UNCLE TOBYS Oats x Hayden Quinn: Mexican Oat Bowl
- 4 x 150g chorizo, skins removed and broken into chunks
- 1 tbsp extra virgin olive oil
- 1 small brown onion, diced
- 3 cloves garlic, crushed
- 1 tbsp cumin
- 1/2 tbsp coriander
- 1 tbsp paprika
- 2 tsp chili flakes
- Sea salt, to taste
- 1 x 400g can crushed tomatoes
- 1 x 400g can black beans
- 1 x 400g can red kidney beans
- 1/2 cup UNCLE TOBYS Traditional Rolled Oats
- 1 cup (250ml) water
Crispy Oat Chili Oil*
- 1/2 cup vegetable oil
- 2 dried chipotle chili**, roughly chopped
- 2 ancho / guajillo chili**, roughly chopped
- 1 stick cinnamon
- 1 tbsp coriander seeds
- 1/2 tbs cumin seeds
- 1/4 cup UNCLE TOBYS Traditional Rolled Oats
- 1/4 cup chili flakes
- 2 cloves garlic, finely sliced
- 2 ripe avocados, sliced
- 1/2 cup coriander
- 1 cup grated tasty cheese
- Limes, to serve
- Sour Cream, to serve
- Tortilla chips, to serve
* The Crispy Oat Chili Oil is an option addition and will make more than is needed for the recipe.

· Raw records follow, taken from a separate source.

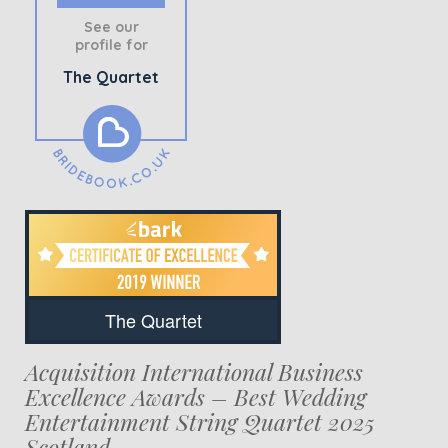
See our
profile for
The Quartet
The Quartet
Acquisition International Business
Excellence Awards – Best Wedding
Entertainment String Quartet 2025
Scotland.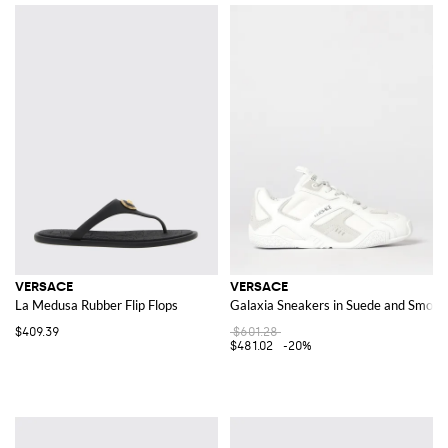
VERSACE
VERSACE
La Medusa Rubber Flip Flops
Galaxia Sneakers in Suede and Smoot
$409.39
$601.28
$481.02
-20%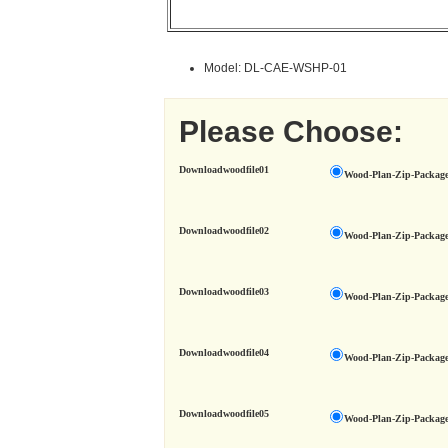
Model: DL-CAE-WSHP-01
Please Choose:
Downloadwoodfile01
Wood-Plan-Zip-Package
Downloadwoodfile02
Wood-Plan-Zip-Package
Downloadwoodfile03
Wood-Plan-Zip-Package
Downloadwoodfile04
Wood-Plan-Zip-Package
Downloadwoodfile05
Wood-Plan-Zip-Package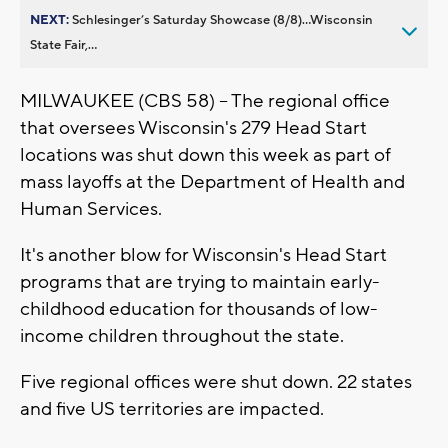
NEXT:
Schlesinger’s Saturday Showcase (8/8)...Wisconsin
State Fair,...
MILWAUKEE (CBS 58) -- The regional office
that oversees Wisconsin's 279 Head Start
locations was shut down this week as part of
mass layoffs at the Department of Health and
Human Services.
It's another blow for Wisconsin's Head Start
programs that are trying to maintain early-
childhood education for thousands of low-
income children throughout the state.
Five regional offices were shut down. 22 states
and five US territories are impacted.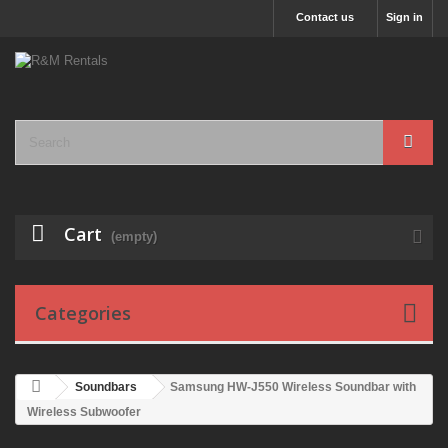
Contact us
Sign in
Cart
(empty)
Categories
Soundbars
Samsung HW-J550 Wireless Soundbar with
Wireless Subwoofer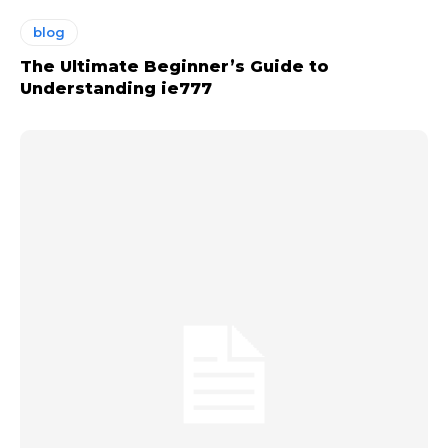
blog
The Ultimate Beginner’s Guide to
Understanding ie777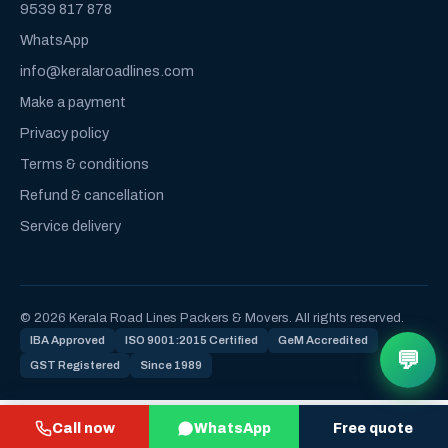
9539 817 878
WhatsApp
info@keralaroadlines.com
Make a payment
Privacy policy
Terms & conditions
Refund & cancellation
Service delivery
© 2026 Kerala Road Lines Packers & Movers. All rights reserved.
IBA Approved
ISO 9001:2015 Certified
GeM Accredited
💬
GST Registered
Since 1989
Call now
WhatsApp
Free quote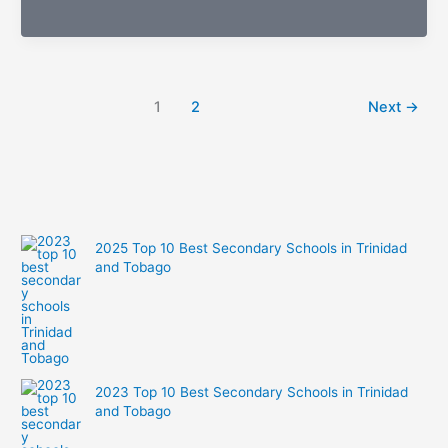
Foodies:
See
What
the
1
2
Next
→
Stars
Are
Snacking
on
Today
2025 Top 10 Best Secondary Schools in Trinidad
and Tobago
2023 Top 10 Best Secondary Schools in Trinidad
and Tobago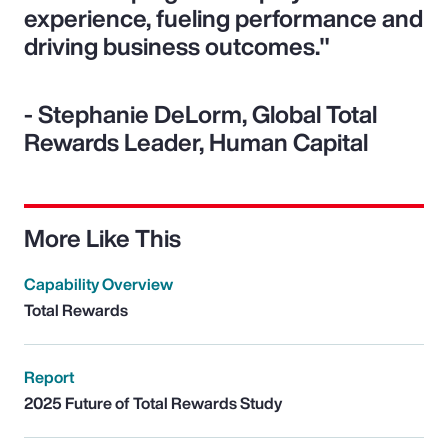
experience, fueling performance and
driving business outcomes."
- Stephanie DeLorm, Global Total
Rewards Leader, Human Capital
More Like This
Capability Overview
Total Rewards
Report
2025 Future of Total Rewards Study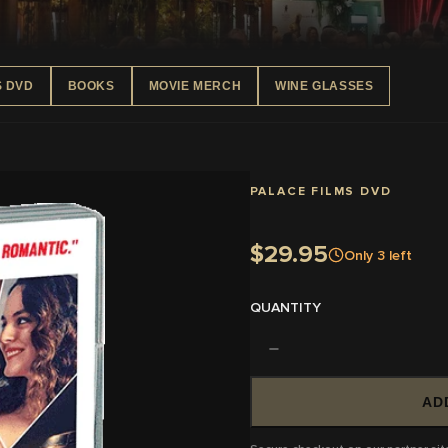
S DVD
BOOKS
MOVIE MERCH
WINE GLASSES
PALACE FILMS DVD
$29.95
Only
3
left
QUANTITY
AD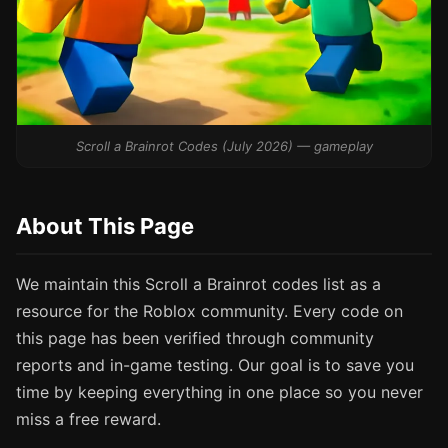
Scroll a Brainrot Codes (July 2026) — gameplay
About This Page
We maintain this Scroll a Brainrot codes list as a
resource for the Roblox community. Every code on
this page has been verified through community
reports and in-game testing. Our goal is to save you
time by keeping everything in one place so you never
miss a free reward.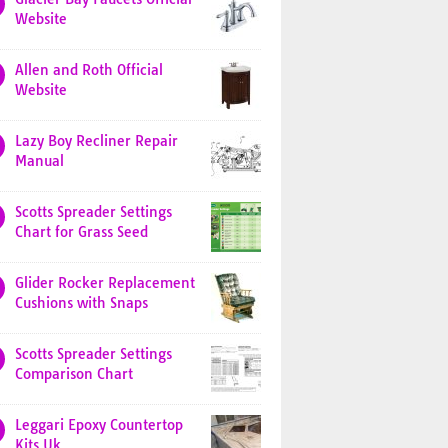
Website
Allen and Roth Official
Website
Lazy Boy Recliner Repair
Manual
Scotts Spreader Settings
Chart for Grass Seed
Glider Rocker Replacement
Cushions with Snaps
Scotts Spreader Settings
Comparison Chart
Leggari Epoxy Countertop
Kits Uk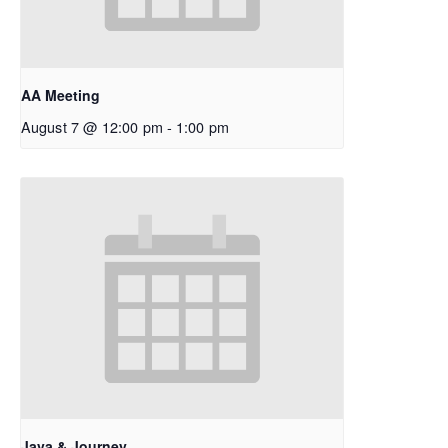
AA Meeting
August 7 @ 12:00 pm
-
1:00 pm
Java & Journey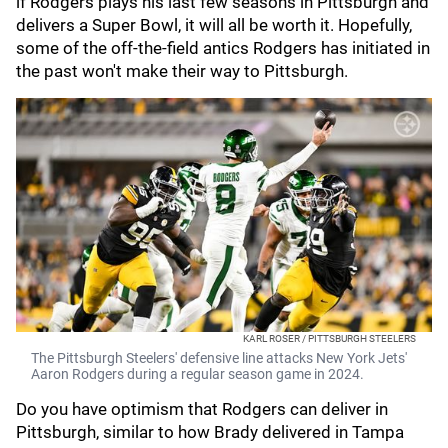
if Rodgers plays his last few seasons in Pittsburgh and
delivers a Super Bowl, it will all be worth it. Hopefully,
some of the off-the-field antics Rodgers has initiated in
the past won't make their way to Pittsburgh.
KARL ROSER / PITTSBURGH STEELERS
The Pittsburgh Steelers' defensive line attacks New York Jets'
Aaron Rodgers during a regular season game in 2024.
Do you have optimism that Rodgers can deliver in
Pittsburgh, similar to how Brady delivered in Tampa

Keep in a sealed jar for up to a month. If you don't have time to make your own chili oil, top with your favourite hot sauce.
** If you cannot find whole Mexican chili’s, then use 2 tbsp of a Mexican spice mix as an alternative.
- Add chorizo to a cold fry pan, then place over medium heat. When it begins to sizzle, and the fat has started to render, cook for 2-3 minutes.
- Add the onion and cook for a further 2 minutes or until slightly softened. Add the garlic and spices and cook for a further 5 minutes, then add the tomatoes, beans and UNCLE TOBYS Traditional Rolled Oats along with a cup of water. Simmer for 10 minutes until reduced slightly.
- To make the crispy oat chili oil, place oil in small saucepan over medium high heat adding the chipotle, ancho / guajillo, cinnamon, coriander seeds, cumin seeds. Heat for approx. 20mins until fragrant but without burning the spices.
- In a stainless-steel bowl, place the UNCLE TOBYS Traditional Rolled Oats, chili flakes and sliced garlic. Using a metal sieve, pour over the oil mixture over the chili flake and oat mix, straining out the spices and chili. Be careful as the oil will pop and crackle. Stir gently with a spoon and set aside to cool.
- Spoon your chorizo oat mixture into serving bowls and top with sour cream, avocado, cheese and coriander. Serve alongside corn chips, lime wedges and your crispy oat chili oil.